Artikel 6:230 BW wordt in de literatuur wel als een speciesbepaling van artikel 6:248 lid 1 BW (aanvullende werking van de redelijkheid en billijkheid) gezien. Ook wordt het leerstuk beschouwd als een uitvloeisel van misbruik van bevoegdheid (artikel 3:13 BW), dan wel als een uitwerking van artikel 3:53 lid 2 BW.
Vranken (1990) is van mening dat het stelsel van aanpassings- en wijzigingsbevoegdheden tot de belangrijkste vernieuwingen in het BW behoort; hij verwacht dat ze het overeenkomstenrecht fundamenteel zullen beïnvloeden.
C.2: Het wijzigingsvoorstel (lid 1)
Artikel 6:230 lid 1 BW bepaalt dat de wederpartij van de vernietigingsbevoegde een vernietiging van de overeenkomst wegens dwaling (artikel 6:228 BW) of wegens de omstandigheid dat deze op een niet bestaande rechtsverhouding voortbouwt (artikel 6:229 BW), kan voorkomen door een wijziging van de gevolgen van de overeenkomst voor te stellen.
Het wijzigingsvoorstel is een initiatief van de wederpartij van de vernietigingsbevoegde.

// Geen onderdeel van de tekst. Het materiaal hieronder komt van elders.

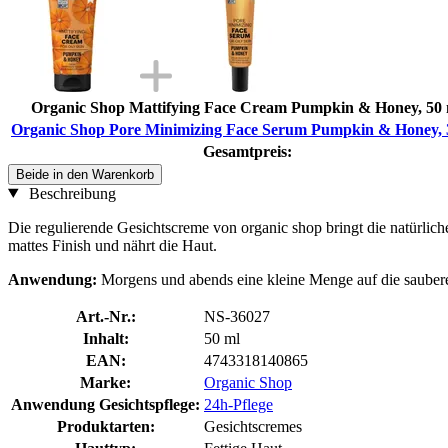
Organic Shop Mattifying Face Cream Pumpkin & Honey, 50 
Organic Shop Pore Minimizing Face Serum Pumpkin & Honey, 
Gesamtpreis:
Beide in den Warenkorb
Beschreibung
Die regulierende Gesichtscreme von organic shop bringt die natürlich
mattes Finish und nährt die Haut.
Anwendung:
Morgens und abends eine kleine Menge auf die saubere
Art.-Nr.:
NS-36027
Inhalt:
50 ml
EAN:
4743318140865
Marke:
Organic Shop
Anwendung Gesichtspflege:
24h-Pflege
Produktarten:
Gesichtscremes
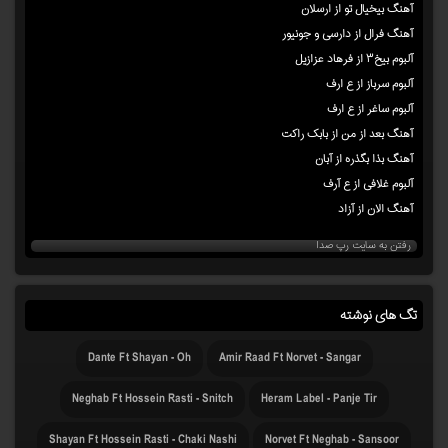
آهنگ بیخیال تو از ارسلان
آهنگ فرال از دارسی و جونیور
آلبوم بیخ۳ از فرهاد عزازیل
آلبوم سرباز از ع ارف
آلبوم ساغر از ع ارف
آهنگ بعد از من از بابک راکت
آهنگ بذا بگذره از آبان
آلبوم غلافی از ع آرف
آهنگ الان از آزاد
رفتن به سایت رپ صدا
تگ های نوشته
Dante Ft Shayan - Oh
Amir Raad Ft Norvet - Sangar
Neghab Ft Hossein Rasti - Snitch
Heram Label - Panje Tir
Shayan Ft Hossein Rasti - Chaki Nashi
Norvet Ft Neghab - Sansoor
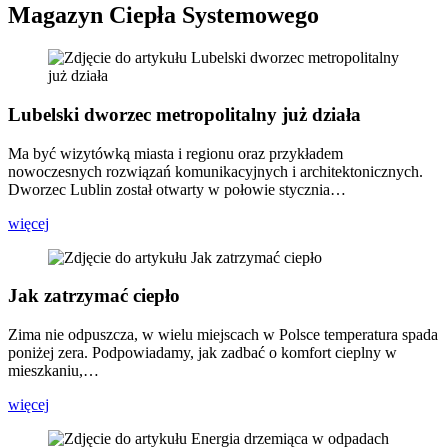
Magazyn Ciepła Systemowego
Lubelski dworzec metropolitalny już działa
Ma być wizytówką miasta i regionu oraz przykładem
nowoczesnych rozwiązań komunikacyjnych i architektonicznych.
Dworzec Lublin został otwarty w połowie stycznia…
więcej
Jak zatrzymać ciepło
Zima nie odpuszcza, w wielu miejscach w Polsce temperatura spada
poniżej zera. Podpowiadamy, jak zadbać o komfort cieplny w
mieszkaniu,…
więcej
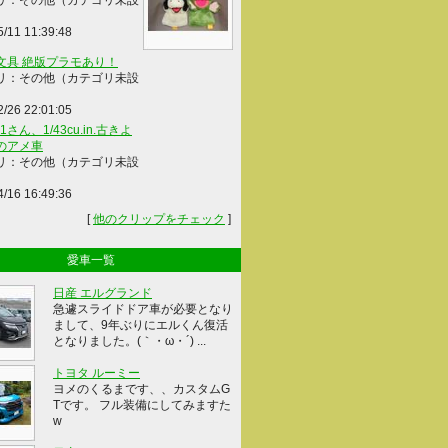
リ：その他（カテゴリ未設
5/11 11:39:48
文具 絶版プラモあり！
リ：その他（カテゴリ未設
2/26 22:01:05
41さん、1/43cu.in.古きよ
のアメ車
リ：その他（カテゴリ未設
4/16 16:49:36
[
他のクリップをチェック
]
愛車一覧
日産 エルグランド
急遽スライドドア車が必要となり
まして、9年ぶりにエルくん復活
となりました。(｀・ω・´) ...
トヨタ ルーミー
ヨメのくるまです、、カスタムG
Tです。 フル装備にしてみますた
w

Deze kan eenzijdig een voorstel tot wijziging van de rechtsgevolgen van de overeenkomst doen dat, als het genoegzaam is, de bevoegdheid tot vernietiging van de dwalende doet vervallen.
Wanneer de vernietigingsbevoegde een wijziging van de rechtsgevolgen van de overeenkomst wenst, kan hij (naast zijn mogelijkheid om een gewoon aanbod tot wijziging van de overeenkomst te doen) slechts een beroep doen op lid 2.
Het wijzigingsvoorstel moet het nadeel dat de vernietigingsbevoegde bij instandhouding van de overeenkomst lijdt op afdoende wijze opheffen. Dit speelt niet bij alomvattend nadeel. Indien de vernietigingsbevoegde de overeenkomst helemaal niet gewild zou hebben, ook niet op andere voorwaarden, kan slechts vernietiging het nadeel opheffen.
Toepasselijkheid van artikel 6:230 BW is uitgesloten als de instandhouding van de overeenkomst voor de benadeelde geen enkele zin heeft: het nadeel moet niet zo ‘alomvattend’ zijn, dat de benadeelde de overeenkomst bij een juiste stand van zaken niet, ook niet op andere voorwaarden, zou hebben gesloten.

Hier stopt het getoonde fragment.